[Extracted page text data]

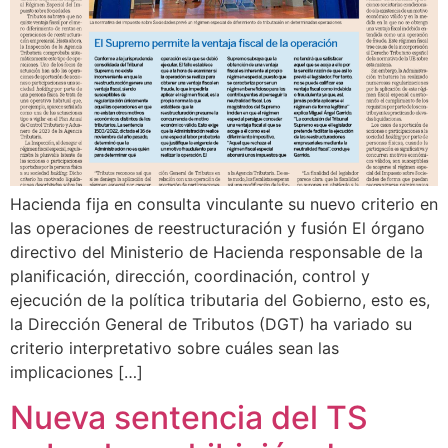
Hacienda fija en consulta vinculante su nuevo criterio en
las operaciones de reestructuración y fusión El órgano
directivo del Ministerio de Hacienda responsable de la
planificación, dirección, coordinación, control y
ejecución de la política tributaria del Gobierno, esto es,
la Dirección General de Tributos (DGT) ha variado su
criterio interpretativo sobre cuáles sean las
implicaciones […]
Nueva sentencia del TS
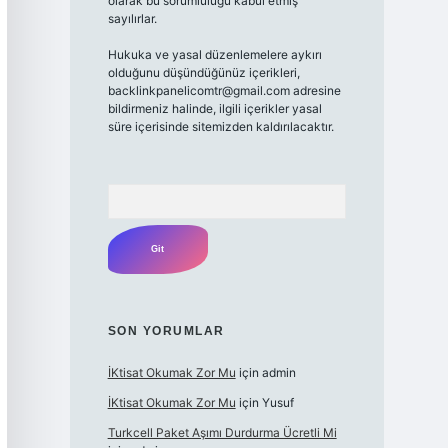
olarak bu sorumluluğu kabul etmiş
sayılırlar.
Hukuka ve yasal düzenlemelere aykırı
olduğunu düşündüğünüz içerikleri,
backlinkpanelicomtr@gmail.com
adresine
bildirmeniz halinde, ilgili içerikler yasal
süre içerisinde sitemizden kaldırılacaktır.
Arama
SON YORUMLAR
İKtisat Okumak Zor Mu
için
admin
İKtisat Okumak Zor Mu
için
Yusuf
Turkcell Paket Aşımı Durdurma Ücretli Mi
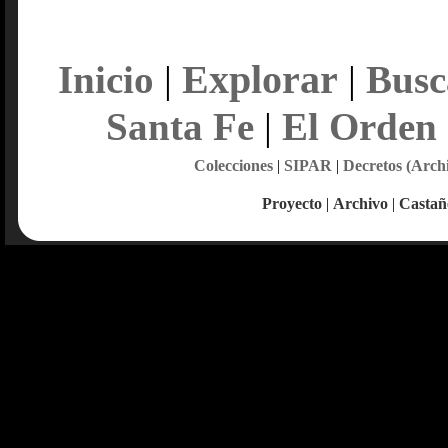
Explorar
Inicio
|
|
Busc
Santa Fe
|
El Orden
Colecciones
|
SIPAR
|
Decretos (Arch
Proyecto
|
Archivo
|
Castañ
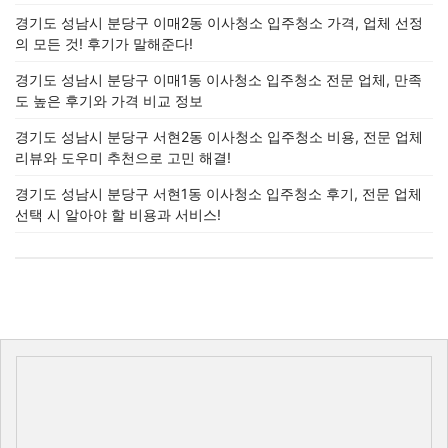
경기도 성남시 분당구 이매2동 이사청소 입주청소 가격, 업체 선정
의 모든 것! 후기가 말해준다!
경기도 성남시 분당구 이매1동 이사청소 입주청소 전문 업체, 만족
도 높은 후기와 가격 비교 정보
경기도 성남시 분당구 서현2동 이사청소 입주청소 비용, 전문 업체
리뷰와 도우미 추천으로 고민 해결!
경기도 성남시 분당구 서현1동 이사청소 입주청소 후기, 전문 업체
선택 시 알아야 할 비용과 서비스!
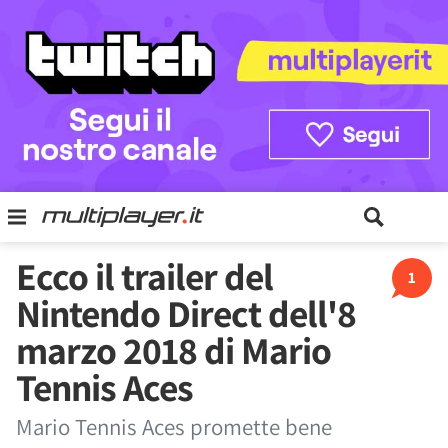
Ecco il trailer del
1
Nintendo Direct dell'8
marzo 2018 di Mario
Tennis Aces
Mario Tennis Aces promette bene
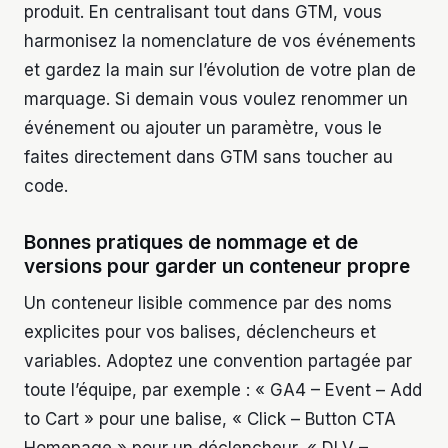
produit. En centralisant tout dans GTM, vous
harmonisez la nomenclature de vos événements
et gardez la main sur l’évolution de votre plan de
marquage. Si demain vous voulez renommer un
événement ou ajouter un paramètre, vous le
faites directement dans GTM sans toucher au
code.
Bonnes pratiques de nommage et de
versions pour garder un conteneur propre
Un conteneur lisible commence par des noms
explicites pour vos balises, déclencheurs et
variables. Adoptez une convention partagée par
toute l’équipe, par exemple : « GA4 – Event – Add
to Cart » pour une balise, « Click – Button CTA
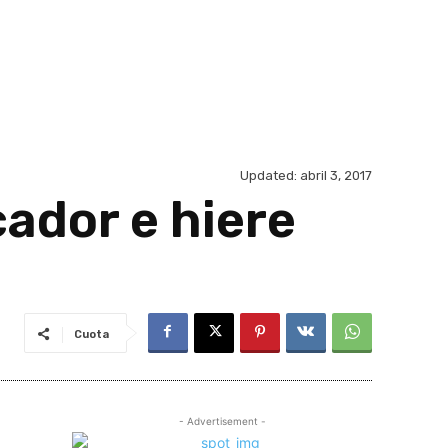
Updated:
abril 3, 2017
ador e hiere
Cuota
- Advertisement -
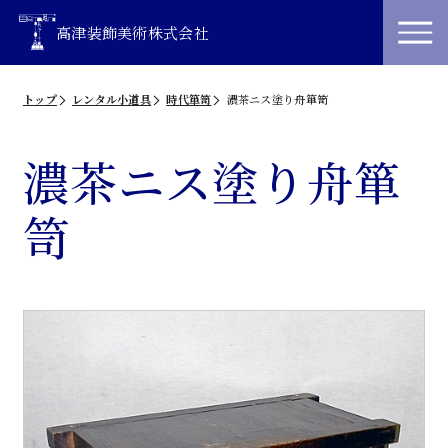
高津装飾美術株式会社
トップ
レンタル小道具
時代箪笥
濃茶ニス塗り舟箪笥
濃茶ニス塗り舟箪
笥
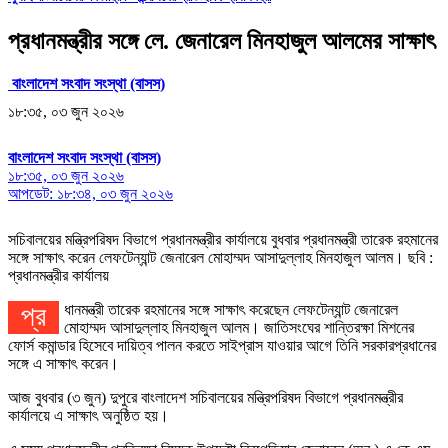
প্রধানমন্ত্রীর সঙ্গে লে. জেনারেল মিনহাজুল আলমের সাক্ষাৎ
বাংলাদেশ সংবাদ সংস্থা (বাসস)
১৮:৩৫, ০৩ জুন ২০২৬
বাংলাদেশ সংবাদ সংস্থা (বাসস)
১৮:৩৫, ০৩ জুন ২০২৬
আপডেট: ১৮:৩৪, ০৩ জুন ২০২৬
সচিবালয়ের মন্ত্রিপরিষদ বিভাগে প্রধানমন্ত্রীর কার্যালয়ে বুধবার প্রধানমন্ত্রী তারেক রহমানের
সঙ্গে সাক্ষাৎ করেন লেফটেন্যান্ট জেনারেল মোহাম্মদ আসাদুল্লাহ মিনহাজুল আলম। ছবি :
প্রধানমন্ত্রীর কার্যালয়
প্রধানমন্ত্রী তারেক রহমানের সঙ্গে সাক্ষাৎ করেছেন লেফটেন্যান্ট জেনারেল
মোহাম্মদ আসাদুল্লাহ মিনহাজুল আলম। জাতিসংঘের শান্তিরক্ষা মিশনের
ফোর্স কমান্ডার হিসেবে দায়িত্ব পালন করতে সাইপ্রাস যাওয়ার আগে তিনি সরকারপ্রধানের
সঙ্গে এ সাক্ষাৎ করেন।
আজ বুধবার (৩ জুন) দুপুরে বাংলাদেশ সচিবালয়ের মন্ত্রিপরিষদ বিভাগে প্রধানমন্ত্রীর
কার্যালয়ে এ সাক্ষাৎ অনুষ্ঠিত হয়।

### BRIEF
From the first line of the entries down to the line with "marzo 2018 di Mario", print each line exactly; omit any picture.

### TASK ANSWER
Hacienda fija en consulta vinculante su nuevo criterio en
las operaciones de reestructuración y fusión El órgano
directivo del Ministerio de Hacienda responsable de la
planificación, dirección, coordinación, control y
ejecución de la política tributaria del Gobierno, esto es,
la Dirección General de Tributos (DGT) ha variado su
criterio interpretativo sobre cuáles sean las
implicaciones […]
Nueva sentencia del TS
olarak bu sorumluluğu kabul etmiş
sayılırlar.
Hukuka ve yasal düzenlemelere aykırı
olduğunu düşündüğünüz içerikleri,
backlinkpanelicomtr@gmail.com
adresine
bildirmeniz halinde, ilgili içerikler yasal
süre içerisinde sitemizden kaldırılacaktır.
Arama
SON YORUMLAR
İKtisat Okumak Zor Mu
için
admin
İKtisat Okumak Zor Mu
için
Yusuf
Turkcell Paket Aşımı Durdurma Ücretli Mi
Explorar
Inicio
|
|
Busc
Santa Fe
|
El Orden
Colecciones
|
SIPAR
|
Decretos (Arch
Proyecto
|
Archivo
|
Castañ
경기도 성남시 분당구 이매2동 이사청소 입주청소 가격, 업체 선정
의 모든 것! 후기가 말해준다!
경기도 성남시 분당구 이매1동 이사청소 입주청소 전문 업체, 만족
도 높은 후기와 가격 비교 정보
경기도 성남시 분당구 서현2동 이사청소 입주청소 비용, 전문 업체
리뷰와 도우미 추천으로 고민 해결!
경기도 성남시 분당구 서현1동 이사청소 입주청소 후기, 전문 업체
선택 시 알아야 할 비용과 서비스!
Ecco il trailer del
1
Nintendo Direct dell'8
marzo 2018 di Mario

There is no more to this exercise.